SUPPLIED PASSAGE:
3.2. Image-Based Quantitative Indentation Experiment

After a MEMS chip prepared with image-based quantitative indentation setup was inserted into the TEM column, the image-based quantitative indentation experiment was carried out in the following steps:

• Tilt the H-bar sample to a suitable viewing condition, and make sure the reference beam, the area to be indented and the area of interest on the sample are within the sight of the camera;
• Set to the highest magnification that meets the above requirements and a suitable image resolution;
• Set the frame rate;
• Start recording;
• After all these preparations, drive the indenter towards the sample. Do not tilt or move the sample with the goniometer during the entire process of indentation, holding, and retraction. Monitor the process to ensure that the indenter, the reference beam, and the observing region of the sample are in the TEM images at all times;
• After the indentation process, stop recording.

If another cycle of indentation is needed, repeat the above operations. A sequence of TEM images of identical sample tilt and magnification can be acquired for each indentation cycle.

SET OF TASKS:
1: Decide whether each statement agrees with the passage on image-based indentation, answering yes or no and quoting the words of the passage that settle it: (a) the sample may be tilted with the goniometer while the indenter is held against it; (b) recording is stopped once the indentation process is over; (c) the magnification used is the highest one that meets the viewing requirements.
2: Reproduce the part of the passage on image-based indentation starting with "If another cycle" and going on through "each indentation cycle.".

Data excerpts:

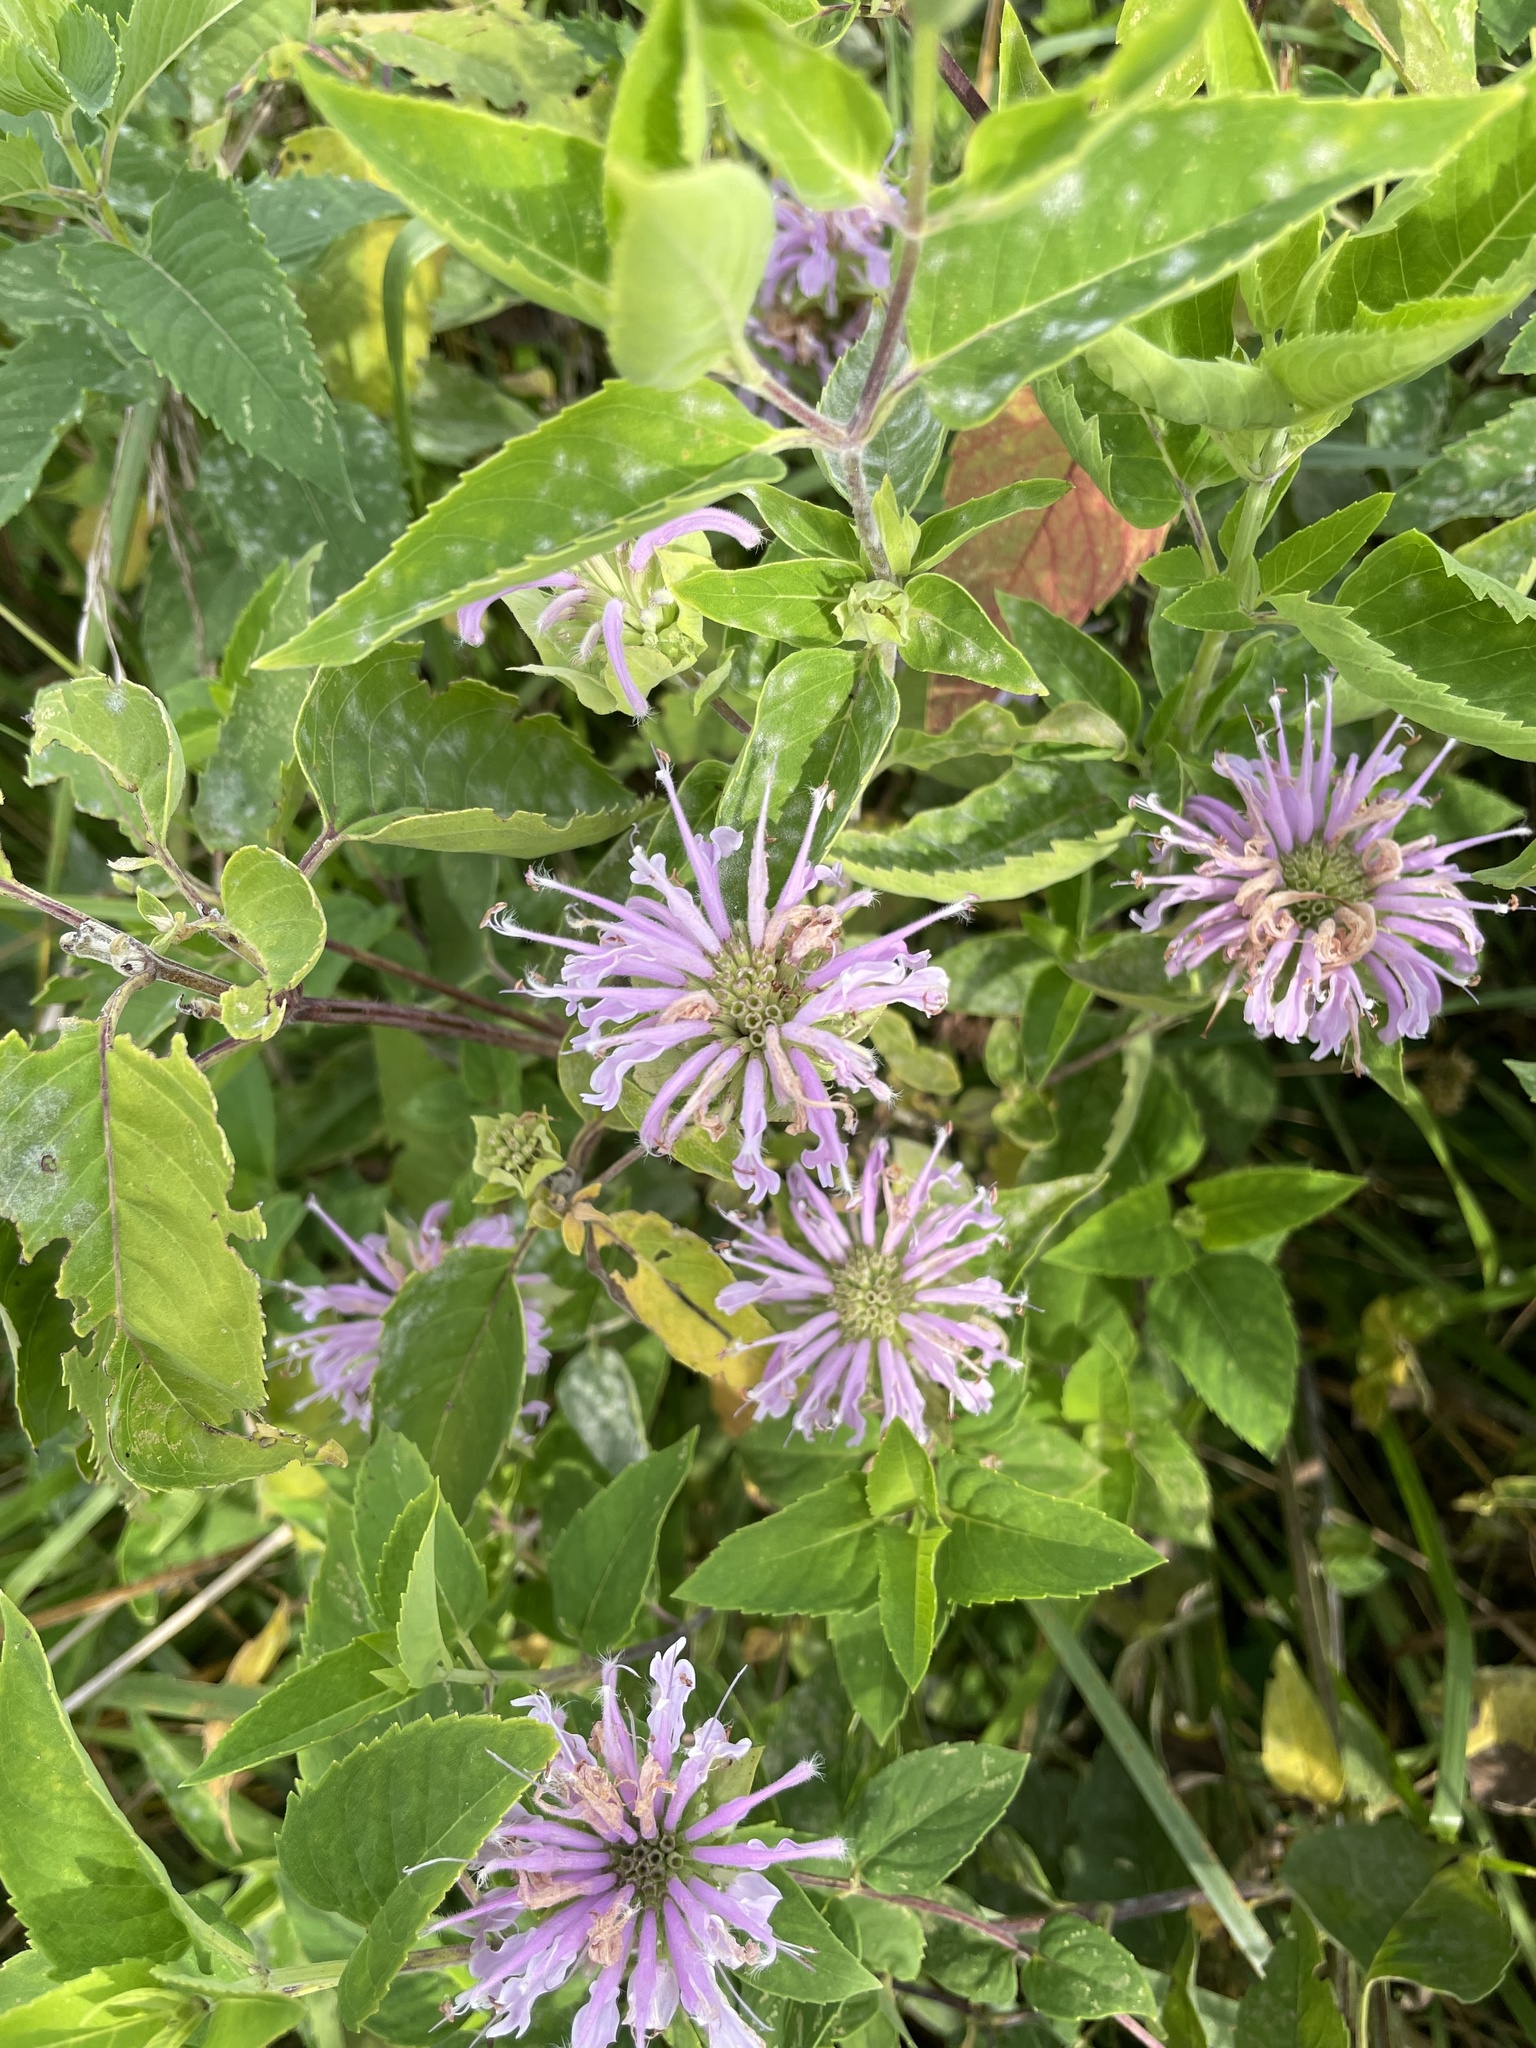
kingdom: Plantae
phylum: Tracheophyta
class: Magnoliopsida
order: Lamiales
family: Lamiaceae
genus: Monarda
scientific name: Monarda fistulosa
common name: Purple beebalm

SOLVED TASKS:
1:
(a) No: "Do not tilt or move the sample with the goniometer during the entire process of indentation, holding, and retraction."
(b) Yes: "After the indentation process, stop recording."
(c) Yes: "Set to the highest magnification that meets the above requirements and a suitable image resolution"

2:
If another cycle of indentation is needed, repeat the above operations. A sequence of TEM images of identical sample tilt and magnification can be acquired for each indentation cycle.